Pour échapper à une telle perspective, la pêche devra être encadrée d’une bien meilleure façon. Le gouvernement et les communautés locales devront renforcer les interdictions de pêche à la dynamite et au cyanure. Tandis que de nombreux pêcheurs se retrouvent en prison pour ces crimes, ils ne se retrouvent que très rarement au tribunal. À la place, ils sortent grâce au paiement de caution de leurs « patrons » et repartent aussitôt vers les récifs.




Une pêche mieux contrôlée apporterait un meilleur éclairage sur la valeur ajoutée à chaque étape du marché du poisson vivant, du récif au wok. Cela fournirait aux pêcheurs ainsi qu’à leurs défenseurs gouvernementaux ou issus d’ONG un levier pour demander une répartition des profits plus équitable.


Un meilleur contrôle servirait également de base pour un régime de gestion de pêche plus scientifique. Le même caractère prévisible du cycle de vie qui rend les loches si facile à pêcher pourrait aussi être utilisé pour mettre en place un système de zones de pêche interdites et de restrictions saisonnières pour arrêter et éventuellement inverser la diminution.


Cependant, si cela devait avoir lieu, la flottille de pêche des Spermonde devra être réduite à un petit groupe d’Abdul Wahids hautement qualifiés et artisanaux.
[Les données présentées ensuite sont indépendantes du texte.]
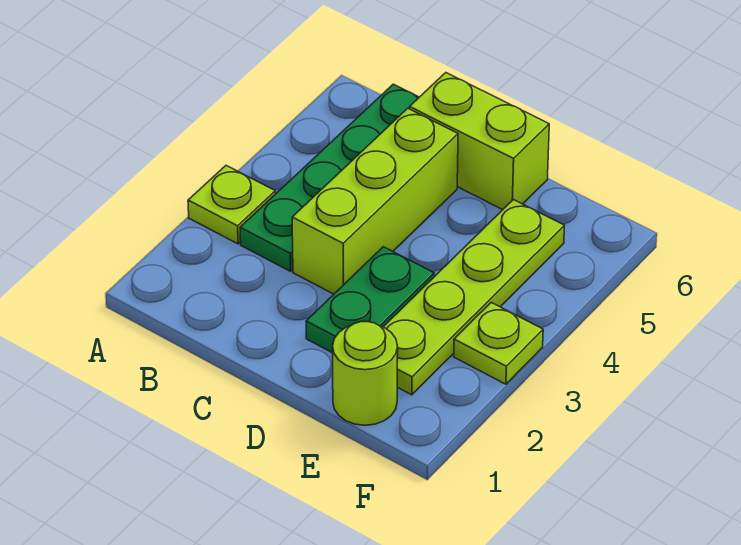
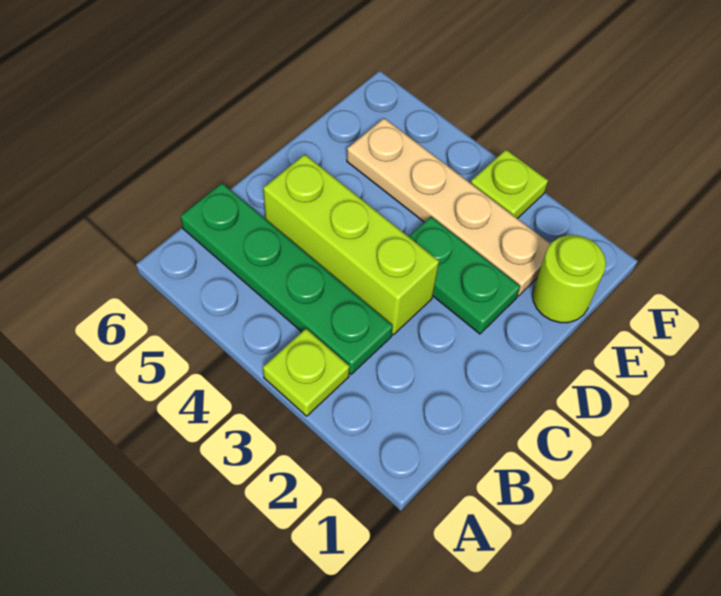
lime 1x2 brick [410,73,549,210] -> none
lime 1x4 plate [384,200,564,395] -> tan 1x4 plate [347,118,550,296]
Les autres pêcheurs de loches, y compris la plupart des utilisateurs de cyanure, devront être redéployés sur d’autres marchés.




Mais ce processus est déjà en cours alors que de nombreux jeunes pêcheurs décident d’eux-mêmes d’abandonner la pêche aux loches pour, à la place, partir à la recherche de concombres de mer le long des côtes de l’océan entre l’Australie et l’Indonésie. D’autres s’essaient à une aquaculture plus viable, sponsorisée par des universités et des initiatives d’entreprises.